Die Landschaft als magische Natur

Im Ehrenhof werden Grafiken von Kolbe und Gertsch mit Fotos der Becher-Klasse vereint.

Foto: Horst Kolberg

Gunda Luyken, fleißige Kuratorin im Museum Kunstpalast, stieß in der grafischen Sammlung auf 41 Radierungen und eine Zeichnung von Carl Wilhelm Kolbe d. Ä. (1759-1835). Jüngst kamen vier kapitale Blätter als Geschenk hinzu. Sie gelten dem Park von Wörlitz. Noch heute delektieren sich die wenigen Gäste an dieser Natur mit den klassizistischen Tempelchen und Skulpturen. Kolbe liebte dieses Arkadien und übertrug das Gesehene ins Visionär-Erdachte.

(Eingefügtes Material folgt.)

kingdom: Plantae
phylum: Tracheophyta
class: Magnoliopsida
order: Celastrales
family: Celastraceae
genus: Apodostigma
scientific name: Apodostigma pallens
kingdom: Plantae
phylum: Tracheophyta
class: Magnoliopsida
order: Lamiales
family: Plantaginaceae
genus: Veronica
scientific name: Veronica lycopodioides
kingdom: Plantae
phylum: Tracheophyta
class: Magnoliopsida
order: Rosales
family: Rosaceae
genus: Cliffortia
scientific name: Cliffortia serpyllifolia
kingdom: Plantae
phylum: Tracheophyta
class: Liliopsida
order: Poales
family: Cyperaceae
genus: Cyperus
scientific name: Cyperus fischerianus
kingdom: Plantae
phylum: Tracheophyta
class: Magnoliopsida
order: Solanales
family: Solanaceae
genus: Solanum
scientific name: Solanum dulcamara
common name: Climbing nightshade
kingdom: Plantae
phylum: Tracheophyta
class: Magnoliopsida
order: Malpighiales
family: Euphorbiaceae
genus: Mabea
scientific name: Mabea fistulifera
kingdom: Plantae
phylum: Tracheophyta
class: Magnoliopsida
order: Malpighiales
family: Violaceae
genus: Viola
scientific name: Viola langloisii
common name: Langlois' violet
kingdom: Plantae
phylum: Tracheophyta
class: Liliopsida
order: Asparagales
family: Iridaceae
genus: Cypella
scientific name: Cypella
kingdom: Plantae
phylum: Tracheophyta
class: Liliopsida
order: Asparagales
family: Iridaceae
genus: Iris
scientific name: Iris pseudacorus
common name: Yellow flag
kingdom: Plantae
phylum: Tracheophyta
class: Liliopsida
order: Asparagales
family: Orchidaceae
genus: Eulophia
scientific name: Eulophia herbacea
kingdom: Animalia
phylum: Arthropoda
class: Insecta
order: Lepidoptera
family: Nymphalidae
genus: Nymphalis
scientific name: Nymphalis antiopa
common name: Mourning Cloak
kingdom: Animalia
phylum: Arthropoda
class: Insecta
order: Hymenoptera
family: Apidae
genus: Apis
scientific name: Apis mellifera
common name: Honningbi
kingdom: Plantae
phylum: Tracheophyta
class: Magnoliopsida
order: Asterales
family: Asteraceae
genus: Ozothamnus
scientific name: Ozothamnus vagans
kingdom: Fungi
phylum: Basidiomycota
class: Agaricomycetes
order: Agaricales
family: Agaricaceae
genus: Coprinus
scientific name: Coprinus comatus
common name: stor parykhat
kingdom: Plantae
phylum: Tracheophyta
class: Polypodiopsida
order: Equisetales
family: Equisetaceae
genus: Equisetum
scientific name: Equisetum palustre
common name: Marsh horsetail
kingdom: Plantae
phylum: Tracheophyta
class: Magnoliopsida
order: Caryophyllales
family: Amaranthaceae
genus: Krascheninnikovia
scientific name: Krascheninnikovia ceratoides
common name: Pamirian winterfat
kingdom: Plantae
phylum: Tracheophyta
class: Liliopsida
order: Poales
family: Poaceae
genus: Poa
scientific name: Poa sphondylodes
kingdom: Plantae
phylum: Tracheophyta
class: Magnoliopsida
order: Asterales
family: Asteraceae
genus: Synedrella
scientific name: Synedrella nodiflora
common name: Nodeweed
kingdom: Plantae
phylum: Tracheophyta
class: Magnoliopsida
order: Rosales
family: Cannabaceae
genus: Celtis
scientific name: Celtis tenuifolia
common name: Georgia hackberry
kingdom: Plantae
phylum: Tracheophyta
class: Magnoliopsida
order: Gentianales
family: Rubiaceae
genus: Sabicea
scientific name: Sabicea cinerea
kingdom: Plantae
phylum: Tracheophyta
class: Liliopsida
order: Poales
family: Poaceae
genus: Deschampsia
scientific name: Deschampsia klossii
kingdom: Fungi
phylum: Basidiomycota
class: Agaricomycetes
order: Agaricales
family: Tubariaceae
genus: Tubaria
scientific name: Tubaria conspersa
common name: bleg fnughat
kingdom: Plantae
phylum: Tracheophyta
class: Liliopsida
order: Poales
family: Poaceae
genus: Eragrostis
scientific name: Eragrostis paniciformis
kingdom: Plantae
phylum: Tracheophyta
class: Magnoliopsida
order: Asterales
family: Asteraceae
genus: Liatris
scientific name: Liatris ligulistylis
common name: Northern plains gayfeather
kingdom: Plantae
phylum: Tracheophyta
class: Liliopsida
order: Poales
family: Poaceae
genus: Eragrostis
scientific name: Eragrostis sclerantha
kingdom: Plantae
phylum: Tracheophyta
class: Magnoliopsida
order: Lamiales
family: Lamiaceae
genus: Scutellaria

Der Grafiker nahm 1780 eine Stelle als Französischlehrer, ab 1784 auch als Zeichenlehrer an einer Reformschule in Dessau an und unterrichtete den Sohn und später den Enkel des regierenden Fürsten. In seiner Freizeit aber besuchte er die kapitalen Eichen im Park, die sich nun selbst als totes Astwerk über den Druckrand hinweg auf dem Papier ausbreiten. Er beobachtete Fraßspuren an den Blättern oder Kräuter im Unterholz, um die Motive in ihrer Kraft und ihrer Schönheit zu überhöhen.

Gunda Luyken gruppiert um diese Neuentdeckung drei recht unterschiedliche Künstler. Franz Gertsch (Jg. 1930) wurde in einem kleinen Ort am Bielersee geboren, zog 1976 nach Rüschegg und gilt als der wichtigste Holzdrucker der Gegenwart. Was er auf den meterlangen, handgeschöpften Papieren ausdruckt, übersteigt allein schon in den Maßen die Realität. Ausgangspunkt seines stundenlangen, mühsamen Arbeitens am Holzstock sind Fotos, die er auf die Holzplatte projiziert. Der Grund ist meist dunkel, auf alle Fälle monochrom gefärbt. Und Gertsch schneidet mit dem Hohleisen „Lichtpunkt“ für „Lichtpunkt“ aus. Der Rhythmus der Schnitte, die Sparsamkeit des Farbauftrags, die reduzierte Form des Motivs tragen zu einer gewissen Entmaterialisierung und Abstraktion des realen Motivs bei.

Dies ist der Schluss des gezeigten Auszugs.